Instruction: Find the line below with "向上，节节高升，与某些生肖的特性不谋而合，下面我" and the line with "Vám můžeme poslat cenovou nabídku". Output them and the lines between, exactly, but not the pictures.

○ ○ ○ ○ ○ ○ ○

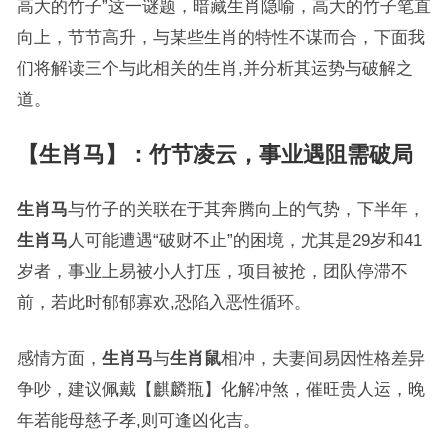
高大的竹子”这一谜题，暗藏生肖隐喻，高大的竹子笔直
向上，节节高升，与某些生肖的特性不谋而合，下面我
们将解读三个与此相关的生肖,并分析其运势与破解之
道。
【生肖马】：竹节凌云，事业遇阻需破局
生肖马
与竹子的关联在于其奔腾向上的气势，下半年，
生肖马
人可能遭遇“破财不止”的困境，尤其是29岁和41
岁者，事业上易被小人打压，项目被抢，团队停滞不
前，若此时郁郁寡欢,恐陷入恶性循环。
感情方面，
生肖马
与
生肖鼠
相冲，夫妻间易因性格差异
争吵，建议佩戴【麒麟瓶】化解冲煞，催旺贵人运，晚
年若能母慈子孝,则可逢凶化吉。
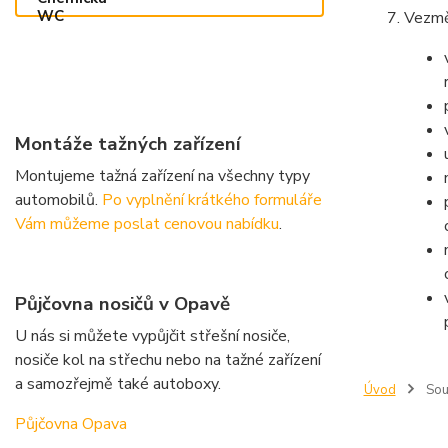
Vezmět
Montáže tažných zařízení
Montujeme tažná zařízení na všechny typy
automobilů.
Po vyplnění krátkého formuláře
Vám můžeme poslat cenovou nabídku
.
Půjčovna nosičů v Opavě
U nás si můžete vypůjčit střešní nosiče,
nosiče kol na střechu nebo na tažné zařízení
a samozřejmě také autoboxy.
Úvod
Souh
Půjčovna Opava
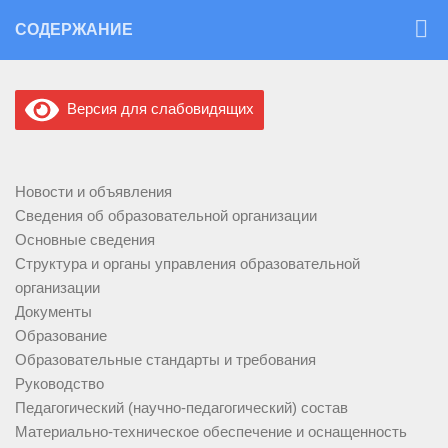
Перейти к содержимому
СОДЕРЖАНИЕ
Версия для слабовидящих
Новости и объявления
Сведения об образовательной организации
Основные сведения
Структура и органы управления образовательной
организации
Документы
Образование
Образовательные стандарты и требования
Руководство
Педагогический (научно-педагогический) состав
Материально-техническое обеспечение и оснащенность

○ ○ ○ ○ ○ ○ ○

Answer for this exercise:
向上，节节高升，与某些生肖的特性不谋而合，下面我
们将解读三个与此相关的生肖,并分析其运势与破解之
道。
【生肖马】：竹节凌云，事业遇阻需破局
生肖马
与竹子的关联在于其奔腾向上的气势，下半年，
生肖马
人可能遭遇“破财不止”的困境，尤其是29岁和41
岁者，事业上易被小人打压，项目被抢，团队停滞不
前，若此时郁郁寡欢,恐陷入恶性循环。
感情方面，
生肖马
与
生肖鼠
相冲，夫妻间易因性格差异
争吵，建议佩戴【麒麟瓶】化解冲煞，催旺贵人运，晚
年若能母慈子孝,则可逢凶化吉。
Vezmět
Montáže tažných zařízení
Montujeme tažná zařízení na všechny typy
automobilů.
Po vyplnění krátkého formuláře
Vám můžeme poslat cenovou nabídku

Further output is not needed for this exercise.